Tripwire, the provider of security and compliance solutions for enterprises and industrial organizations, announced that it has expanded support for cloud environments with Tripwire® Cloud Management Assessor (CMA). The solution now features File Integrity Monitoring (FIM) capabilities for addressing publicly exposed data in the cloud, and its core secure configuration management functionality now supports all major cloud providers, including Google Cloud Platform.

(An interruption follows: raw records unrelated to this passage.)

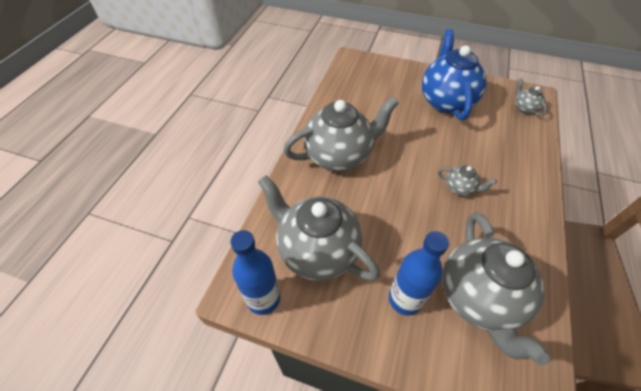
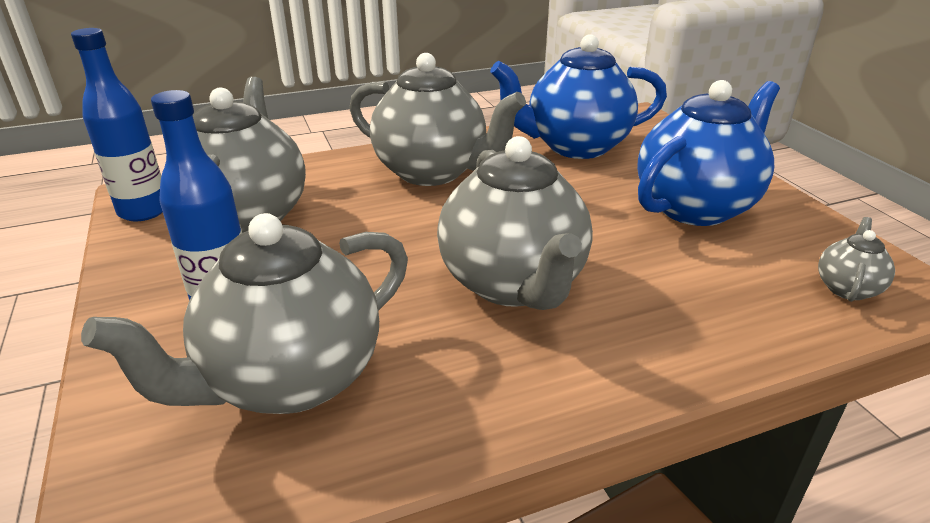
camera: 50 degrees right, 20 degrees down
(362, 96) = (575, 146): none -> blue teapot
(460, 188) = (513, 284): grey teapot -> grey teapot, size x2.29

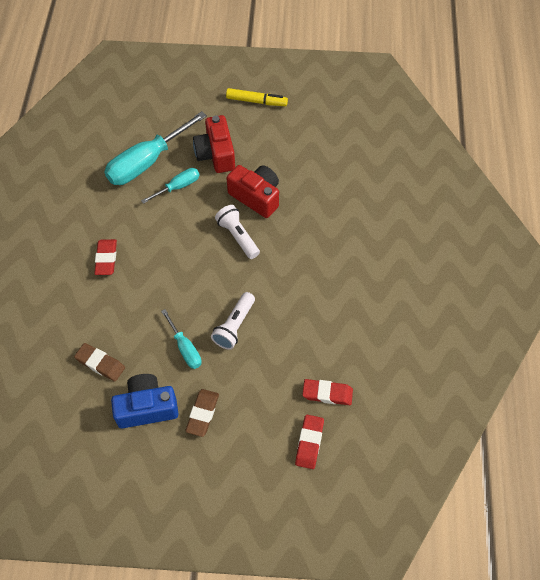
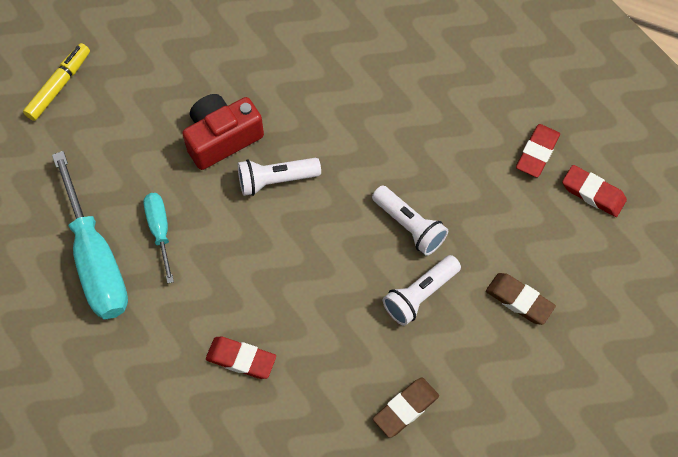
camera: 70 degrees left, 5 degrees up
(147, 407) = (489, 365): blue camera -> none
(185, 348) = (420, 295): turquoise screwdriver -> white flashlight
(216, 154) = (126, 165): red camera -> none

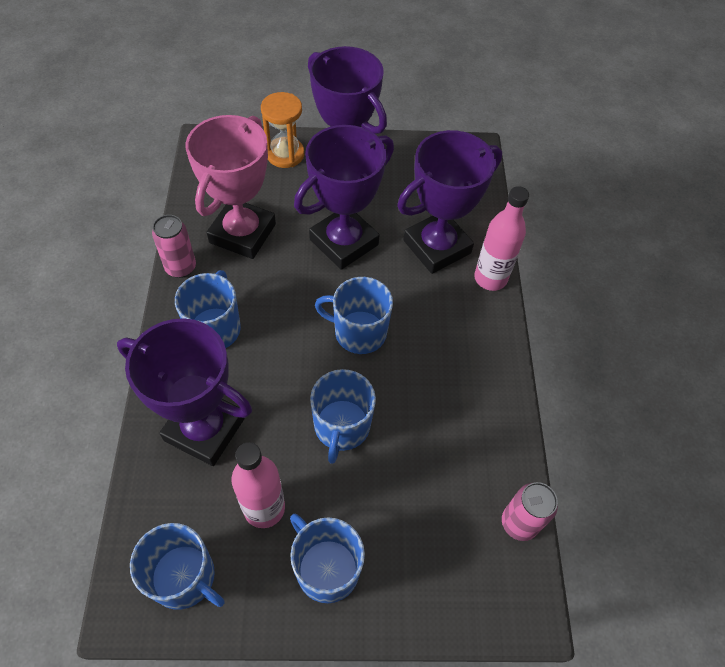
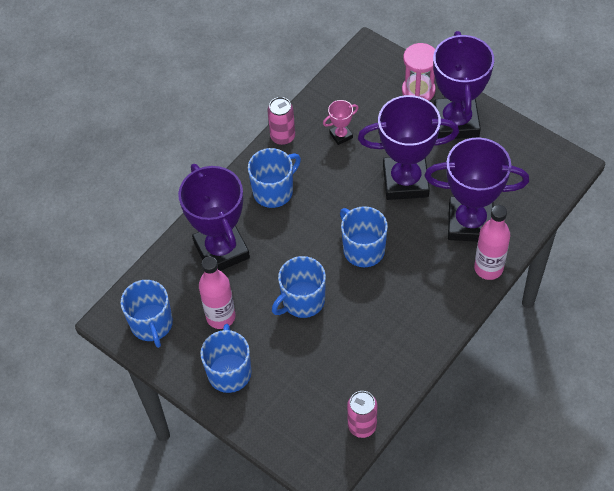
camera: 45 degrees right, 0 degrees up
(242, 233) = (341, 135): pink trophy -> pink trophy, size x0.43
(285, 154) = (418, 90): orange hourglass -> pink hourglass

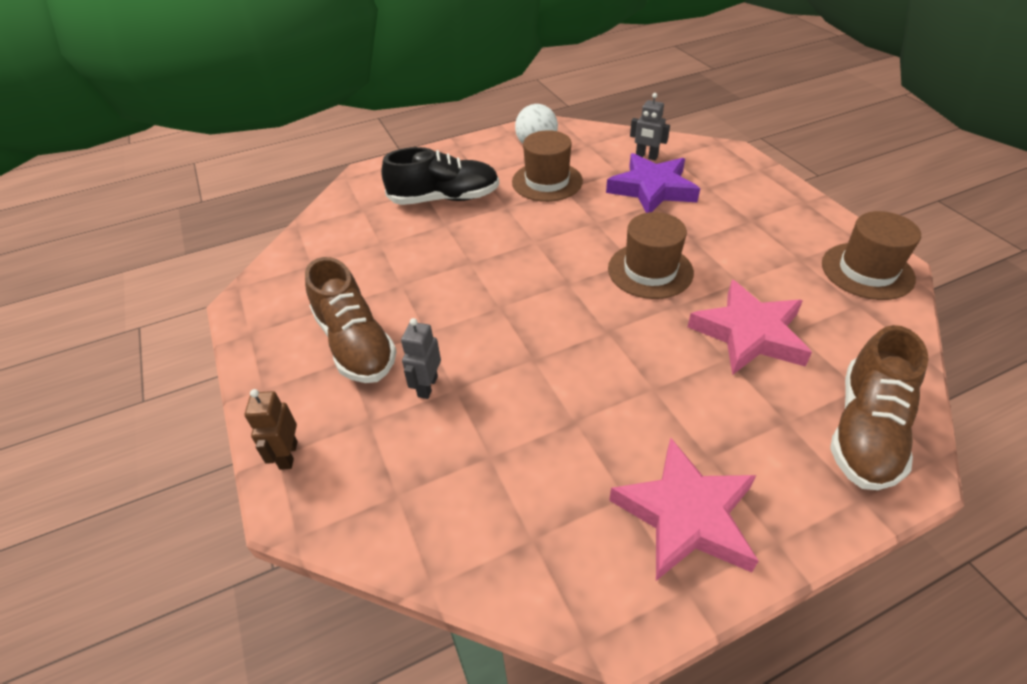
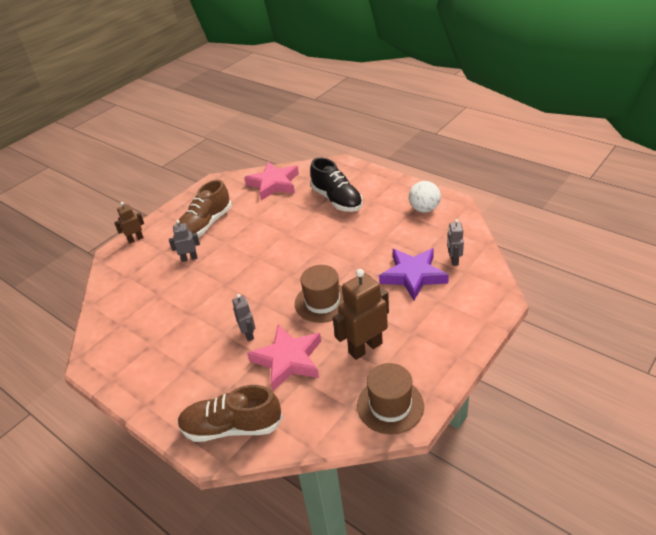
camera: 65 degrees right, 5 degrees down
(547, 181) = (385, 229): brown hat -> none
(672, 360) = (248, 334): none -> grey robot
(686, 515) = (148, 368): pink star -> pink star (274, 184)
(759, 261) = (365, 348): none -> brown robot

“Tripwire is dedicated to helping organizations implement critical security controls in their environments, especially as these environments grow more complex with the adoption of hybrid and multicloud models,” said Tim Erlin, vice president of product management and strategy at Tripwire. “We’ve expanded our capabilities to help organizations keep their cloud environments properly configured and prevent inadvertent exposure of their data.”
According to Erlin, there is a need to validate controls as a means to prepare for audit. For example, PCI compliance requires file integrity. Tripwire CMA’s new File Integrity Monitoring (FIM) capabilities allow organizations to discover publicly exposed cloud instances or “buckets.” In light of several recent incidents where sensitive information was mistakenly left exposed on cloud servers, Tripwire CMA can be used to ensure buckets are properly configured and data is kept secure.

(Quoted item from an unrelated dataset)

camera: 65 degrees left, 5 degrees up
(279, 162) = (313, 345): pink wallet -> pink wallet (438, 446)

The new FIM capabilities currently cover AWS S3 and Azure Blob and provide change monitoring of files stored in the cloud, as well as providing alerts to public-facing files and flagging suspicious or unauthorized changes. Additionally, these capabilities provide actionable information for mitigating issues. Tripwire’s view on foundational controls is depicted in the graphic below.

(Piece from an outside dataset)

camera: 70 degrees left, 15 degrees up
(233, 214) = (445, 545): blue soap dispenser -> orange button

Secure configuration expanded to support all major cloud providers
Tripwire CMA was launched in 2017 to help customers determine the security state of their cloud deployments by gathering, analyzing and scoring configuration data. It ensures that consoles are securely configured according to Tripwire policies, enabling customers to follow industry best practices like the Center for Internet Security (CIS) benchmarks. In addition to supporting AWS and Azure, Tripwire CMA’s core security configuration management functionality has expanded to include Google Cloud Platform. The cybersecurity solution monitors configuration changes that may affect the confidentiality, integrity or availability of a user’s cloud assets.